Psalm 46 says to us, “Stop! Now take a deep breath. Breathe.” This Scripture helps us to slow down, take a breath and begin to understand, who God is and why we should come ready to listen.
“God is our refuge and strength, always ready to help in times of trouble. So, we will not fear when earthquakes come and the mountains crumble into the sea. Let the oceans roar and foam. Let the mountains tremble as the waters surge!” (Psalm 46:1-3)
COVID-19 certainly seems like the worst of storms. Such extensive damage. Yet the Psalmist says to us: God is there! Then the word “Se’ lah,” appears as a note off to the side of the Psalm. It’s a term cueing the musician to pause, take a breath. Any artist or speaker understands the power of “Se’ lah.”
Se’ lah – Pause – Take a deep breath. Breathe. Think about that. Reflect on that.
The Psalm continues: “Be still and know that I am God! I will be honored by every nation. I will be honored throughout the world.” – 46:10 If you want to truly honor God. “Be still.”
The purpose of silence is not to receive secret messages from God. Yet somehow during silence the Holy Spirit communicates with us. God transforms our heart more truly for Him and our decisions are more likely to accomplish God’s will. Sustained periods of quietness are essential for that to happen.
Our challenge is to disconnect from social media, television and the constant bombardment of data. Alone and quiet in that place of stillness and solitude, we protect and guard our hearts from the clamor of the world. You will discover as you “cease” that your problems start to shrink before Almighty God.
Mary Pasternak, a Better Health Specialist, showed how our heart rate is impacted negatively by stress and anxiety and positively by prayer and silence. When a doctor takes your pulse, they may say your heart beats 72 beats per minute. But this is an average. The time between each beat varies, speeding up or slowing down.
Emotions are reflected in heart rhythm patterns. When you feel frustration, or anger, impatience, or anxiety, these rhythms become jagged. We don’t think as clearly or perform at our best. However, when you experience care, love, appreciation, compassion, courage, honor, dignity, the heart rhythms become more coherent, ordered, and smooth. We feel good, think well, and perform well.

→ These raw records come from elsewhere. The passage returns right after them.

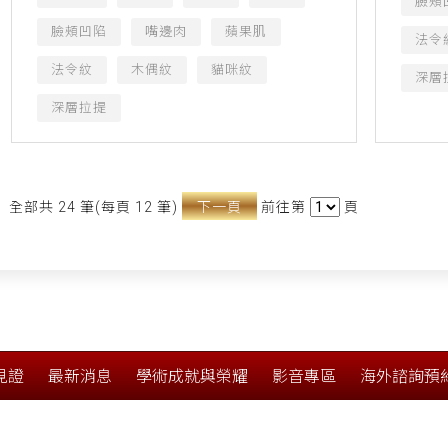
臉頰
臉頰凹陷
嘴邊肉
蘋果肌
法令
法令紋
木偶紋
貓咪紋
深層
深層拉提
全部共 24 筆(每頁 12 筆)
下一頁
前往第
頁
見證
最新消息
學術成就與榮耀
影音專區
海外諮詢預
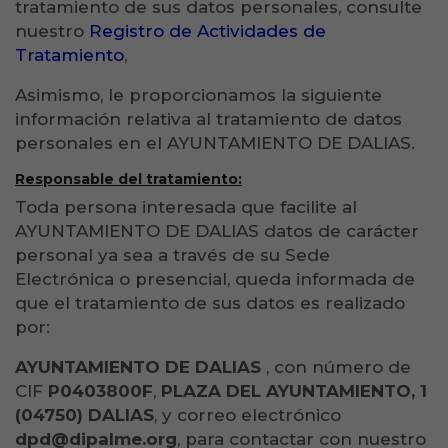
tratamiento de sus datos personales, consulte
nuestro
Registro de Actividades de
Tratamiento
,
Asimismo, le proporcionamos la siguiente
información relativa al tratamiento de datos
personales en el AYUNTAMIENTO DE DALIAS.
Responsable del tratamiento:
Toda persona interesada que facilite al
AYUNTAMIENTO DE DALIAS datos de carácter
personal ya sea a través de su Sede
Electrónica o presencial, queda informada de
que el tratamiento de sus datos es realizado
por:
AYUNTAMIENTO DE DALIAS
, con número de
CIF
P0403800F
,
PLAZA DEL AYUNTAMIENTO, 1
(04750) DALIAS
, y correo electrónico
dpd@dipalme.org
, para contactar con nuestro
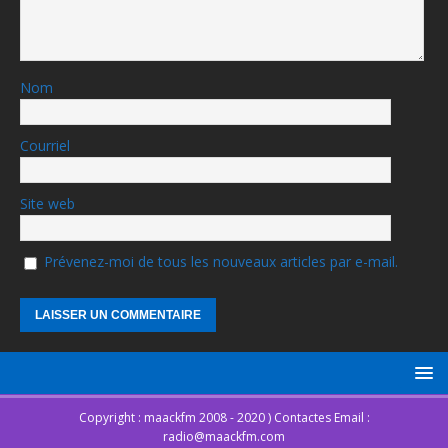
Nom
Courriel
Site web
Prévenez-moi de tous les nouveaux articles par e-mail.
Copyright : maackfm 2008 - 2020 ) Contactes Email :
radio@maackfm.com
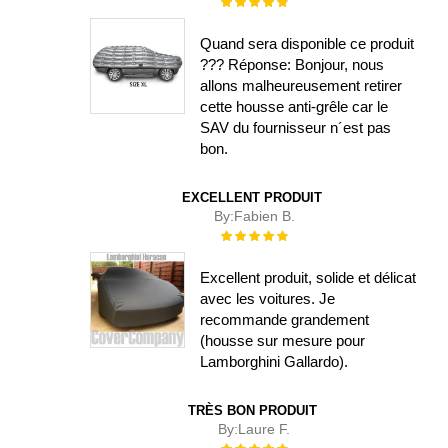
Évaluation :
100%
Quand sera disponible ce produit
??? Réponse: Bonjour, nous
allons malheureusement retirer
cette housse anti-grêle car le
SAV du fournisseur n´est pas
bon.
EXCELLENT PRODUIT
By:
Fabien B.
Évaluation :
100%
Excellent produit, solide et délicat
avec les voitures. Je
recommande grandement
(housse sur mesure pour
Lamborghini Gallardo).
TRÈS BON PRODUIT
By:
Laure F.
Évaluation :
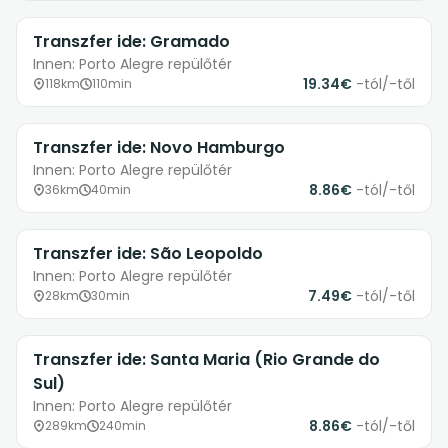
Transzfer ide: Gramado
Innen: Porto Alegre repülőtér
19.34€
-tól/-től
118km
110min
Transzfer ide: Novo Hamburgo
Innen: Porto Alegre repülőtér
8.86€
-tól/-től
36km
40min
Transzfer ide: São Leopoldo
Innen: Porto Alegre repülőtér
7.49€
-tól/-től
28km
30min
Transzfer ide: Santa Maria (Rio Grande do
Sul)
Innen: Porto Alegre repülőtér
8.86€
-tól/-től
289km
240min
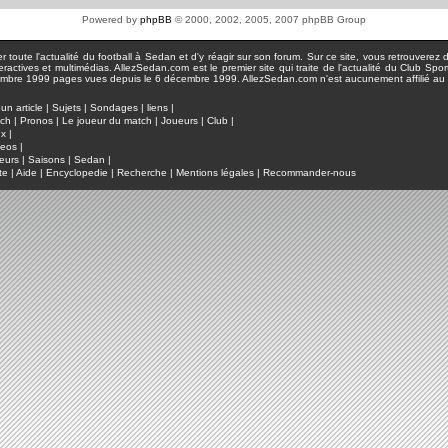
Powered by
phpBB
© 2000, 2002, 2005, 2007 phpBB Group
toute l'actualité du football à Sedan et d'y réagir sur son forum. Sur ce site, vous retrouverez de
actives et multimédias. AllezSedan.com est le premier site qui traite de l'actualité du Club Spo
pages vues depuis le 6 décembre 1999. AllezSedan.com n'est aucunement affilié au c
un article
|
Sujets
|
Sondages
|
liens
|
tch
|
Pronos
|
Le joueur du match
|
Joueurs
|
Club
|
ux
|
deos
|
eurs
|
Saisons
|
Sedan
|
te
|
Aide
|
Encyclopedie
|
Recherche
|
Mentions légales
|
Recommander-nous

We hooked up a volunteer, in order to see those emotions reflected in heart rhythm patterns in real time. The pattern was somewhat chaotic as he sat in front of us. We were then asked to pray for him. What happened next was stunning. As each second passed, his heart rhythm became more and more coherent. The calm, and peace that washed over him as he was being collectively prayed for was real. We could measure and see his change on the screen in real time. Silence before God and prayer works.
As you practice the discipline of silence and solitude, you find yourself growing stronger not weaker, more purposeful not less. You will begin to understand why you exist and what God has in store for you. You should feel less anxiety and more peace.
As the coronavirus crisis deepens, there is no better time to trust that God is not only in control but has a plan of action for you. So, look for a quiet place and listen for God. “Se’ lah.” Pause. Take a deep breath. Now exhale. Breathe. Be still and know that I am God.